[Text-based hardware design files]
%%

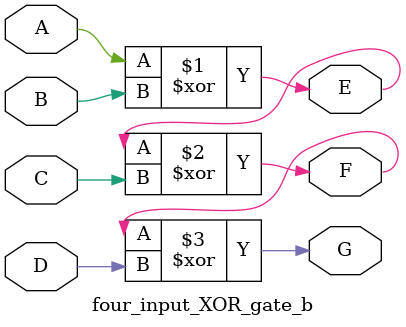
<source format=v>
`timescale 1ns / 1ps

module four_input_XOR_gate_b(
    input A,
    input B,
    output E,    
    input C,
    output F,    
    input D,
    output G
    );
    
    assign E = A ^ B;
    assign F = E ^ C;
    assign G = F ^ D;
endmodule
</source>
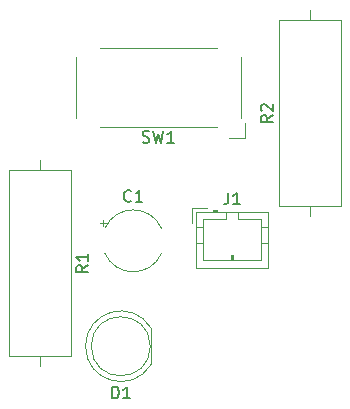
<source format=gbr>
%TF.GenerationSoftware,KiCad,Pcbnew,(6.0.10)*%
%TF.CreationDate,2023-02-17T12:11:47-08:00*%
%TF.ProjectId,lab4p1,6c616234-7031-42e6-9b69-6361645f7063,rev?*%
%TF.SameCoordinates,Original*%
%TF.FileFunction,Legend,Top*%
%TF.FilePolarity,Positive*%
%FSLAX46Y46*%
G04 Gerber Fmt 4.6, Leading zero omitted, Abs format (unit mm)*
G04 Created by KiCad (PCBNEW (6.0.10)) date 2023-02-17 12:11:47*
%MOMM*%
%LPD*%
G01*
G04 APERTURE LIST*
%ADD10C,0.150000*%
%ADD11C,0.120000*%
G04 APERTURE END LIST*
D10*
%TO.C,R1*%
X115289880Y-77199166D02*
X114813690Y-77532500D01*
X115289880Y-77770595D02*
X114289880Y-77770595D01*
X114289880Y-77389642D01*
X114337500Y-77294404D01*
X114385119Y-77246785D01*
X114480357Y-77199166D01*
X114623214Y-77199166D01*
X114718452Y-77246785D01*
X114766071Y-77294404D01*
X114813690Y-77389642D01*
X114813690Y-77770595D01*
X115289880Y-76246785D02*
X115289880Y-76818214D01*
X115289880Y-76532500D02*
X114289880Y-76532500D01*
X114432738Y-76627738D01*
X114527976Y-76722976D01*
X114575595Y-76818214D01*
%TO.C,R2*%
X130909880Y-64499166D02*
X130433690Y-64832500D01*
X130909880Y-65070595D02*
X129909880Y-65070595D01*
X129909880Y-64689642D01*
X129957500Y-64594404D01*
X130005119Y-64546785D01*
X130100357Y-64499166D01*
X130243214Y-64499166D01*
X130338452Y-64546785D01*
X130386071Y-64594404D01*
X130433690Y-64689642D01*
X130433690Y-65070595D01*
X130005119Y-64118214D02*
X129957500Y-64070595D01*
X129909880Y-63975357D01*
X129909880Y-63737261D01*
X129957500Y-63642023D01*
X130005119Y-63594404D01*
X130100357Y-63546785D01*
X130195595Y-63546785D01*
X130338452Y-63594404D01*
X130909880Y-64165833D01*
X130909880Y-63546785D01*
%TO.C,J1*%
X127149166Y-71044880D02*
X127149166Y-71759166D01*
X127101547Y-71902023D01*
X127006309Y-71997261D01*
X126863452Y-72044880D01*
X126768214Y-72044880D01*
X128149166Y-72044880D02*
X127577738Y-72044880D01*
X127863452Y-72044880D02*
X127863452Y-71044880D01*
X127768214Y-71187738D01*
X127672976Y-71282976D01*
X127577738Y-71330595D01*
%TO.C,D1*%
X117319420Y-88469126D02*
X117319420Y-87469126D01*
X117557516Y-87469126D01*
X117700373Y-87516746D01*
X117795611Y-87611984D01*
X117843230Y-87707222D01*
X117890849Y-87897698D01*
X117890849Y-88040555D01*
X117843230Y-88231031D01*
X117795611Y-88326269D01*
X117700373Y-88421507D01*
X117557516Y-88469126D01*
X117319420Y-88469126D01*
X118843230Y-88469126D02*
X118271801Y-88469126D01*
X118557516Y-88469126D02*
X118557516Y-87469126D01*
X118462277Y-87611984D01*
X118367039Y-87707222D01*
X118271801Y-87754841D01*
%TO.C,SW1*%
X119904166Y-66769761D02*
X120047023Y-66817380D01*
X120285119Y-66817380D01*
X120380357Y-66769761D01*
X120427976Y-66722142D01*
X120475595Y-66626904D01*
X120475595Y-66531666D01*
X120427976Y-66436428D01*
X120380357Y-66388809D01*
X120285119Y-66341190D01*
X120094642Y-66293571D01*
X119999404Y-66245952D01*
X119951785Y-66198333D01*
X119904166Y-66103095D01*
X119904166Y-66007857D01*
X119951785Y-65912619D01*
X119999404Y-65865000D01*
X120094642Y-65817380D01*
X120332738Y-65817380D01*
X120475595Y-65865000D01*
X120808928Y-65817380D02*
X121047023Y-66817380D01*
X121237500Y-66103095D01*
X121427976Y-66817380D01*
X121666071Y-65817380D01*
X122570833Y-66817380D02*
X121999404Y-66817380D01*
X122285119Y-66817380D02*
X122285119Y-65817380D01*
X122189880Y-65960238D01*
X122094642Y-66055476D01*
X121999404Y-66103095D01*
%TO.C,C1*%
X118942842Y-71739642D02*
X118895223Y-71787261D01*
X118752366Y-71834880D01*
X118657128Y-71834880D01*
X118514270Y-71787261D01*
X118419032Y-71692023D01*
X118371413Y-71596785D01*
X118323794Y-71406309D01*
X118323794Y-71263452D01*
X118371413Y-71072976D01*
X118419032Y-70977738D01*
X118514270Y-70882500D01*
X118657128Y-70834880D01*
X118752366Y-70834880D01*
X118895223Y-70882500D01*
X118942842Y-70930119D01*
X119895223Y-71834880D02*
X119323794Y-71834880D01*
X119609509Y-71834880D02*
X119609509Y-70834880D01*
X119514270Y-70977738D01*
X119419032Y-71072976D01*
X119323794Y-71120595D01*
D11*
%TO.C,R1*%
X111217500Y-85752500D02*
X111217500Y-84902500D01*
X113837500Y-69162500D02*
X108597500Y-69162500D01*
X111217500Y-68312500D02*
X111217500Y-69162500D01*
X108597500Y-84902500D02*
X113837500Y-84902500D01*
X113837500Y-84902500D02*
X113837500Y-69162500D01*
X108597500Y-69162500D02*
X108597500Y-84902500D01*
%TO.C,R2*%
X131457500Y-72202500D02*
X136697500Y-72202500D01*
X134077500Y-73052500D02*
X134077500Y-72202500D01*
X131457500Y-56462500D02*
X131457500Y-72202500D01*
X134077500Y-55612500D02*
X134077500Y-56462500D01*
X136697500Y-72202500D02*
X136697500Y-56462500D01*
X136697500Y-56462500D02*
X131457500Y-56462500D01*
%TO.C,J1*%
X125882500Y-72482500D02*
X125882500Y-72682500D01*
X124422500Y-73992500D02*
X125032500Y-73992500D01*
X125032500Y-76792500D02*
X129932500Y-76792500D01*
X127982500Y-73292500D02*
X127982500Y-72682500D01*
X127482500Y-76792500D02*
X127482500Y-76292500D01*
X124422500Y-72682500D02*
X124422500Y-77402500D01*
X127582500Y-76292500D02*
X127582500Y-76792500D01*
X126982500Y-73292500D02*
X125032500Y-73292500D01*
X130542500Y-72682500D02*
X124422500Y-72682500D01*
X129932500Y-73292500D02*
X127982500Y-73292500D01*
X125372500Y-72382500D02*
X124122500Y-72382500D01*
X125032500Y-73292500D02*
X125032500Y-76792500D01*
X130542500Y-73992500D02*
X129932500Y-73992500D01*
X124122500Y-72382500D02*
X124122500Y-73632500D01*
X126182500Y-72482500D02*
X125882500Y-72482500D01*
X130542500Y-77402500D02*
X130542500Y-72682500D01*
X124422500Y-77402500D02*
X130542500Y-77402500D01*
X127382500Y-76792500D02*
X127382500Y-76292500D01*
X127382500Y-76292500D02*
X127582500Y-76292500D01*
X129932500Y-76792500D02*
X129932500Y-73292500D01*
X126182500Y-72582500D02*
X125882500Y-72582500D01*
X126982500Y-72682500D02*
X126982500Y-73292500D01*
X126182500Y-72682500D02*
X126182500Y-72482500D01*
X124422500Y-75292500D02*
X125032500Y-75292500D01*
X130542500Y-75292500D02*
X129932500Y-75292500D01*
%TO.C,D1*%
X120617516Y-85601746D02*
X120617516Y-82511746D01*
X115067516Y-84056284D02*
G75*
G03*
X120617516Y-85601576I2990000J-462D01*
G01*
X120617516Y-82511916D02*
G75*
G03*
X115067516Y-84057208I-2560000J-1544830D01*
G01*
X120557516Y-84056746D02*
G75*
G03*
X120557516Y-84056746I-2500000J0D01*
G01*
%TO.C,SW1*%
X128537500Y-65165000D02*
X128537500Y-66465000D01*
X128237500Y-59565000D02*
X128237500Y-64765000D01*
X114237500Y-64765000D02*
X114237500Y-59565000D01*
X126187500Y-65515000D02*
X116287500Y-65515000D01*
X116287500Y-58815000D02*
X126187500Y-58815000D01*
X128537500Y-66465000D02*
X127237500Y-66465000D01*
%TO.C,C1*%
X116304734Y-73657500D02*
X116804734Y-73657500D01*
X116554734Y-73407500D02*
X116554734Y-73907500D01*
X121505506Y-74072500D02*
G75*
G03*
X116713512Y-74072500I-2395997J-1060001D01*
G01*
X116713512Y-76192500D02*
G75*
G03*
X121505506Y-76192500I2395997J1060001D01*
G01*
%TD*%
M02*

</source>
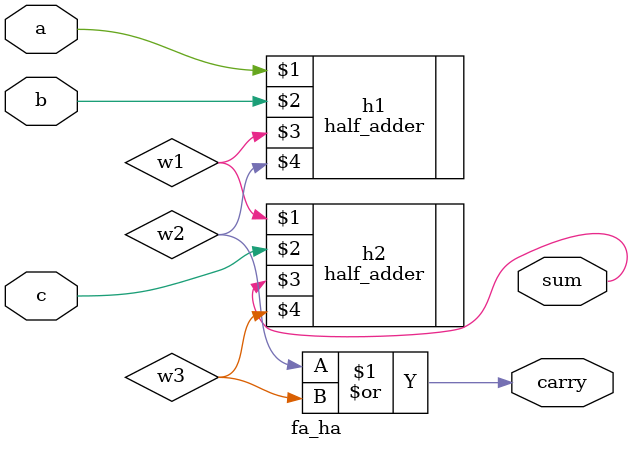
<source format=v>
`timescale 1ns / 1ps


module fa_ha(a,b,c,sum,carry);
    input a,b,c;
    output sum,carry;
    wire w1,w2,w3;
    
    
    half_adder h1(a,b,w1,w2);
    half_adder h2(w1,c,sum,w3);
    
    assign carry = (w2|w3);
endmodule

</source>
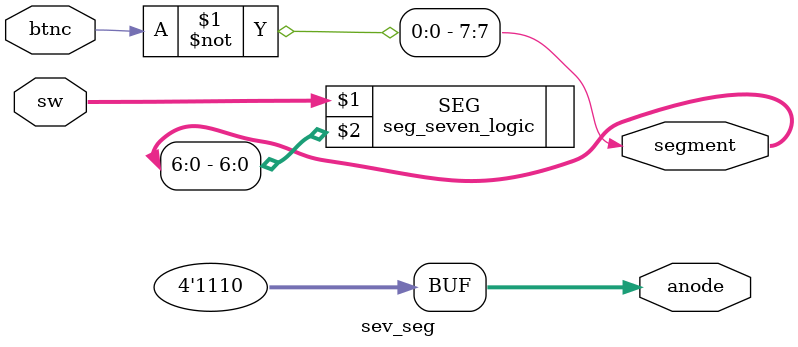
<source format=sv>
`default_nettype none
module sev_seg(
    input wire logic [3:0] sw,
    input wire logic btnc,
    output logic [7:0] segment,
    output logic [3:0] anode
    );
    
    seg_seven_logic SEG(sw, segment[6:0]);
    
    not(segment[7], btnc);
    
    assign anode = 4'b1110;
    
endmodule

</source>
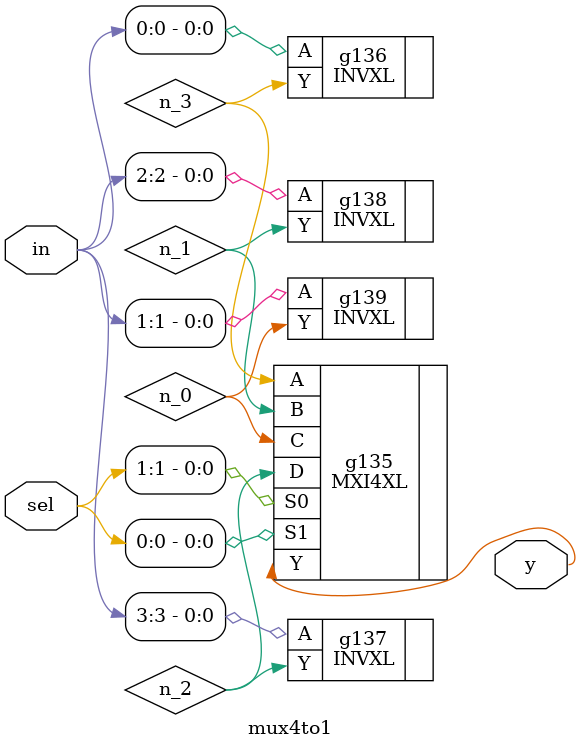
<source format=v>


// Verification Directory fv/mux4to1 

module mux4to1(in, sel, y);
  input [3:0] in;
  input [1:0] sel;
  output y;
  wire [3:0] in;
  wire [1:0] sel;
  wire y;
  wire n_0, n_1, n_2, n_3;
  MXI4XL g135(.A (n_3), .B (n_1), .C (n_0), .D (n_2), .S0 (sel[1]), .S1 (sel[0]), .Y (y));
  INVXL g136(.A (in[0]), .Y (n_3));
  INVXL g137(.A (in[3]), .Y (n_2));
  INVXL g138(.A (in[2]), .Y (n_1));
  INVXL g139(.A (in[1]), .Y (n_0));
endmodule


</source>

%%

◆ Task prompt
Using the records above, print exactly the run of lines that starts with the line with "half_adder h2(w1,c,sum,w3);" and goes on through the line with "input [3:0] in;", pictures excluded.

◆ Solution to the problem
    half_adder h2(w1,c,sum,w3);
    
    assign carry = (w2|w3);
endmodule

</source>
<source format=sv>
`default_nettype none
module sev_seg(
    input wire logic [3:0] sw,
    input wire logic btnc,
    output logic [7:0] segment,
    output logic [3:0] anode
    );
    
    seg_seven_logic SEG(sw, segment[6:0]);
    
    not(segment[7], btnc);
    
    assign anode = 4'b1110;
    
endmodule

</source>
<source format=v>


// Verification Directory fv/mux4to1 

module mux4to1(in, sel, y);
  input [3:0] in;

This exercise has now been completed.